Autumn membelalakan kedua matanya. Ia segera bangkit dan berdiri di depan cermin rias. Mata abu-abunya kian melebar dengan sempurna. "Oh, Tuhan!" ringisnya seraya menutupi tanda merah di leher sebelah kiri dengan menggunakan rambut panjangnya. Gadis itu terdiam membeku. Ia tak tahu apa yang harus dikatakannya kepada sang adik yang pasti mengetahui dengan jelas tanda apa itu. Autumn tak bicara apapun. Ia hanya menggerakan matanya dengan tak beraturan.

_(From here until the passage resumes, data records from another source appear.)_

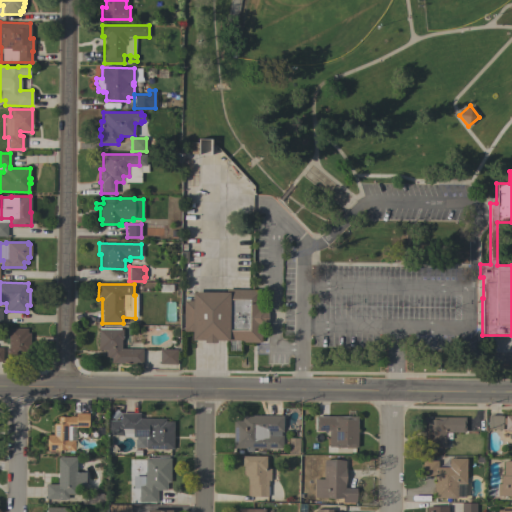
[(259,289),(259,308),(266,308),(266,311),(267,311),(267,324),(265,324),(265,326),(261,326),(260,342),(242,342),(242,340),(216,340),(216,343),(204,343),(204,340),(191,340),(191,331),(183,331),(183,300),(192,300),(192,292),(226,292),(226,289),(259,289)]
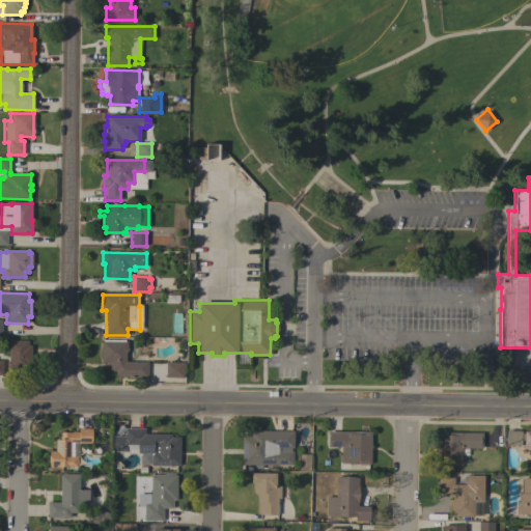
[(102,341),(103,341),(103,339),(124,340),(124,341),(127,341),(127,353),(126,353),(126,361),(147,362),(147,378),(115,376),(115,371),(112,371),(112,370),(109,369),(110,363),(102,363),(102,341)]
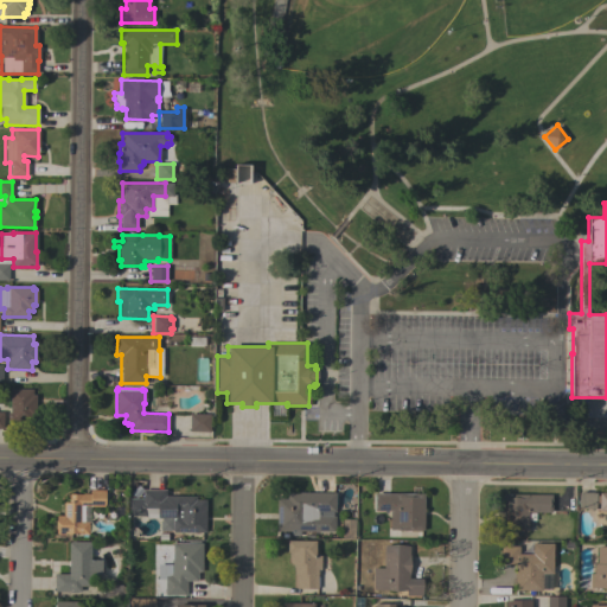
[(32,389),(32,395),(36,395),(36,416),(32,416),(32,422),(7,422),(7,420),(7,416),(7,413),(10,413),(10,389),(32,389)]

"Ya ampun, Elle," Darren berdecak tak percaya. Ia berdiri dan menghampiri sang kakak yang masih mematung di depan cermin rias tadi. "Jadi, karena itu kau tak pulang semalam?" goda pemuda berambut cokelat, dan memiliki warna bola mata yang sama dengan Autumn. Ia terus mengamati sang kakak melalui pantulan cermin di hadapan mereka berdua. "Apa kau mau bercerita padaku? Katakan, siapa pria itu, Elle?" selidik Darren seraya mengulum senyumnya. Senang rasa hatinya saat bisa menggoda sang kakak seperti itu. Terlebih Autumn seperti mati kutu saat itu.
"Bukan urusanmu!" sergah Autumn seraya menjauh dari Darren. Ia membuka lemari pakaiannya dan mulai mengeluarkan koper. Autumn segera mengemas barang-barang yang ia bawa, sebelum Arumi datang dan memberikan ceramah panjang lebar seperti biasanya.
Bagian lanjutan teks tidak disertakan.